I have already made my opinion known - it's just a mobile. But others are convinced that the iPhone is a game-changer for the mobile industry in the United States and that the new iPhone is poised to boldly go where iPhone 1.0 wasn't able to go - the corporate market.
"This changes Apple from an interesting company in the mobile space to potentially dominating the smartphone market."
But let's not put the cart before the horse here, folks. Sean Ryan of IDC observes:
"I see the iPhone as crossing over and playing in both areas, but something the enterprises will be leery of standardizing on until it has proven itself from a security and manageability standpoint."
Even more importantly, because the iPhone is exclusive to AT&T in the United States, it requires companies to commit to a single carrier. The dominant business smartphone, RIM's Blackberry, has no such limitation.
Sascha Segan, a mobile device analyst for PC Magazine, notes:
"Companies don't really want to be locked in to one carrier. They want to be able to play off other carriers to get the best possible deal."
None of this to say that there isn't a pot of gold for Apple at the end of the corporate tunnel, but Jack Gold of J. Gold Associates may have the most pertinent analysis:
"RIM built BlackBerry for the enterprise and is moving downstream to serve consumers. Apple built the iPhone for consumers and is trying to move upstream to the enterprise. This is a much harder road."
TNS Media Intelligence reported that total advertising spend in the US grew 0.6% in Q1 2008 as compared to Q1 2007.
Internet display advertising was a bright spot - it rose 8.5%, beaten only by an 8.8% growth in newspaper inserts. This, however, is a marked decrease from the double-digit growth rates it had been experiencing previously.

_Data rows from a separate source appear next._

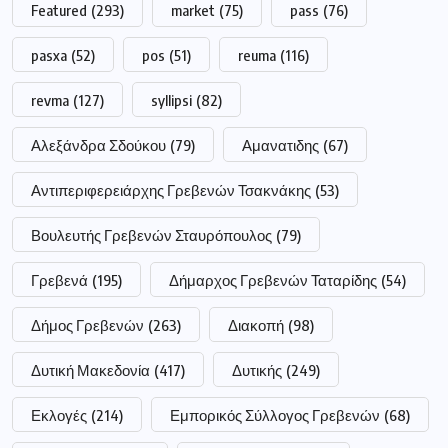
pasxa
(52)
pos
(51)
reuma
(116)
revma
(127)
syllipsi
(82)
Αλεξάνδρα Σδούκου
(79)
Αμανατιδης
(67)
Αντιπεριφερειάρχης Γρεβενών Τσακνάκης
(53)
Βουλευτής Γρεβενών Σταυρόπουλος
(79)
Γρεβενά
(195)
Δήμαρχος Γρεβενών Ταταρίδης
(54)
Δήμος Γρεβενών
(263)
Διακοπή
(98)
Δυτική Μακεδονία
(417)
Δυτικής
(249)
Εκλογές
(214)
Εμπορικός Σύλλογος Γρεβενών
(68)
Μακεδονίας
(249)
Νέα Δημοκρατία
(51)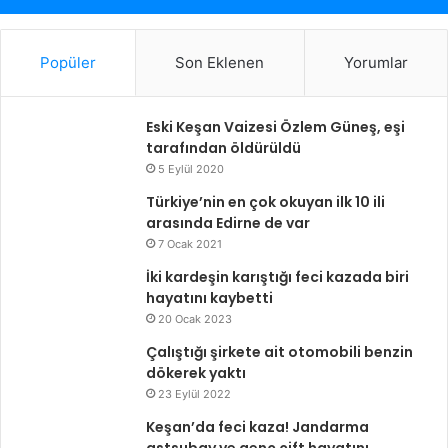
Popüler
Son Eklenen
Yorumlar
Eski Keşan Vaizesi Özlem Güneş, eşi
tarafından öldürüldü
5 Eylül 2020
Türkiye’nin en çok okuyan ilk 10 ili
arasında Edirne de var
7 Ocak 2021
İki kardeşin karıştığı feci kazada biri
hayatını kaybetti
20 Ocak 2023
Çalıştığı şirkete ait otomobili benzin
dökerek yaktı
23 Eylül 2022
Keşan’da feci kaza! Jandarma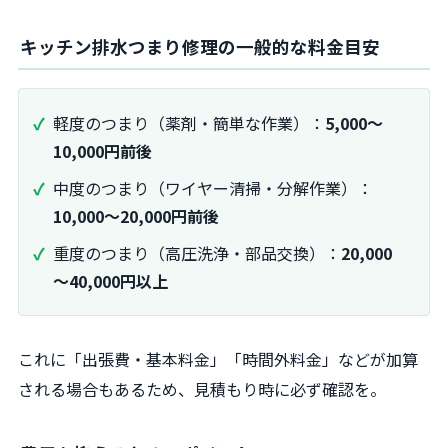
キッチン排水つまり修理の一般的な料金目安
軽度のつまり（薬剤・簡単な作業）：
5,000～
10,000円前後
中度のつまり（ワイヤー清掃・分解作業）：
10,000～20,000円前後
重度のつまり（高圧洗浄・部品交換）：
20,000
～40,000円以上
これに「出張費・基本料金」「時間外料金」などが加算
される場合もあるため、見積もり時に必ず確認を。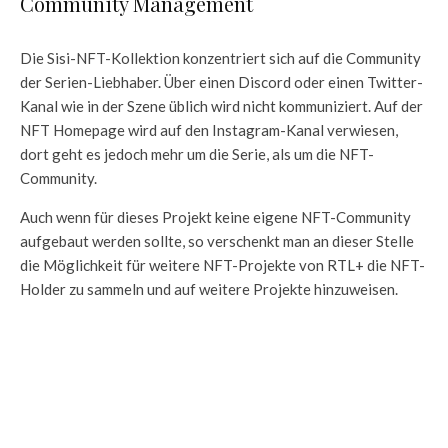
Community Management
Die Sisi-NFT-Kollektion konzentriert sich auf die Community
der Serien-Liebhaber. Über einen Discord oder einen Twitter-
Kanal wie in der Szene üblich wird nicht kommuniziert. Auf der
NFT Homepage wird auf den Instagram-Kanal verwiesen,
dort geht es jedoch mehr um die Serie, als um die NFT-
Community.
Auch wenn für dieses Projekt keine eigene NFT-Community
aufgebaut werden sollte, so verschenkt man an dieser Stelle
die Möglichkeit für weitere NFT-Projekte von RTL+ die NFT-
Holder zu sammeln und auf weitere Projekte hinzuweisen.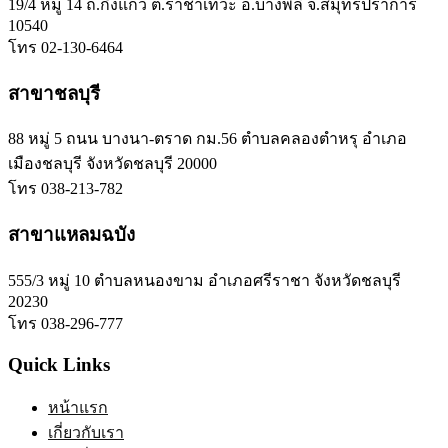
19/4 หมู่ 14 ถ.กิ่งแก้ว ต.ราชาเทวะ อ.บางพลี จ.สมุทรปราการ
10540
โทร 02-130-6464
สาขาชลบุรี
88 หมู่ 5 ถนน บางนา-ตราด กม.56 ตำบลคลองตำหรุ อำเภอ
เมืองชลบุรี จังหวัดชลบุรี 20000
โทร 038-213-782
สาขาแหลมฉบัง
555/3 หมู่ 10 ตำบลหนองขาม อำเภอศรีราชา จังหวัดชลบุรี
20230
โทร 038-296-777
Quick Links
หน้าแรก
เกี่ยวกับเรา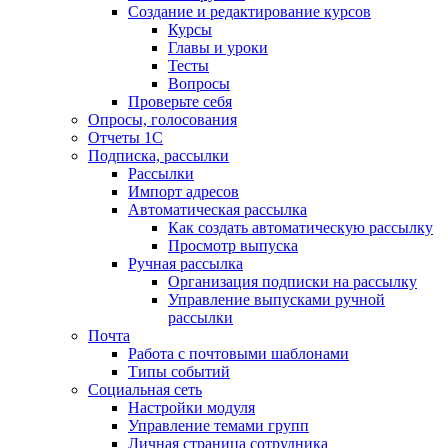
Создание и редактирование курсов
Курсы
Главы и уроки
Тесты
Вопросы
Проверьте себя
Опросы, голосования
Отчеты 1С
Подписка, рассылки
Рассылки
Импорт адресов
Автоматическая рассылка
Как создать автоматическую рассылку
Просмотр выпуска
Ручная рассылка
Организация подписки на рассылку
Управление выпусками ручной
рассылки
Почта
Работа с почтовыми шаблонами
Типы событий
Социальная сеть
Настройки модуля
Управление темами групп
Личная страница сотрудника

As noted by Fred Aun of ClickZ:
"The report provides some of the first evidence online advertising has been negatively affected by the staggering U.S. economy."
While the figures released do not include online search advertising, which is most likely faring better, the TNS Media Intelligence report once again demonstrates that the internet economy as a whole is not immune from the overall economy.
Of particular concern is the fact that two of the biggest buyers on online display ads - the telecom and financial services industries - may be the source of more vulnerability.
Telecom industry ad spend was "very weak" in Q1 and the financial services industry is obviously going through some very difficult times.
Continued weakness in telecom industry ad spending and further deterioration in the financial services industry could mean that slower growth in online display advertising may be a trend that internet companies need to get used to.
Is Google moral or arrogant? It's hard to tell.
When interviewed by The New Yorker's Ken Auletta, Google CEO Eric Schmidt stated his belief that his company has a "moral imperative" to help publishers make advertising on the internet a success.
He also made the interesting comment that Google's goal is not to "monetize everything" - it is to "change the world...for the better."
He stated that while Google doesn't have an "evil meter" that helps the company make the world a better place, "moral and ethical discussion[s]" do occur and that certain products have been scrapped because Google decided that they were not in line with Google's ethic.
Personally, I have mixed feelings about Google's position. While the notion of a company that truly thinks about the moral implications of its behaviour is a novel one, Google's approach does raise questions.
Schmidt states that Wall Street is "not the signal we respond to" and that Google has "enough leverage that we have the luxury of time."
While Wall Street is short-sighted, Google's position could eventually become problematic and it's worth noting that Google's trio of billionaires (Schmidt, Sergey Brin and Larry Page) owe the liquidity to Wall Street.
Whether they can successfully juggle their commitment to the world and their commitment to Google shareholders may be the most interesting question they'll answer over the next five years.
In what may be my most arrogant move yet, I've decided that the most appropriate way to deal with the news that Microsoft-Yahoo is dead and that Microsoft-Google is a go is to link to my own post on the subject.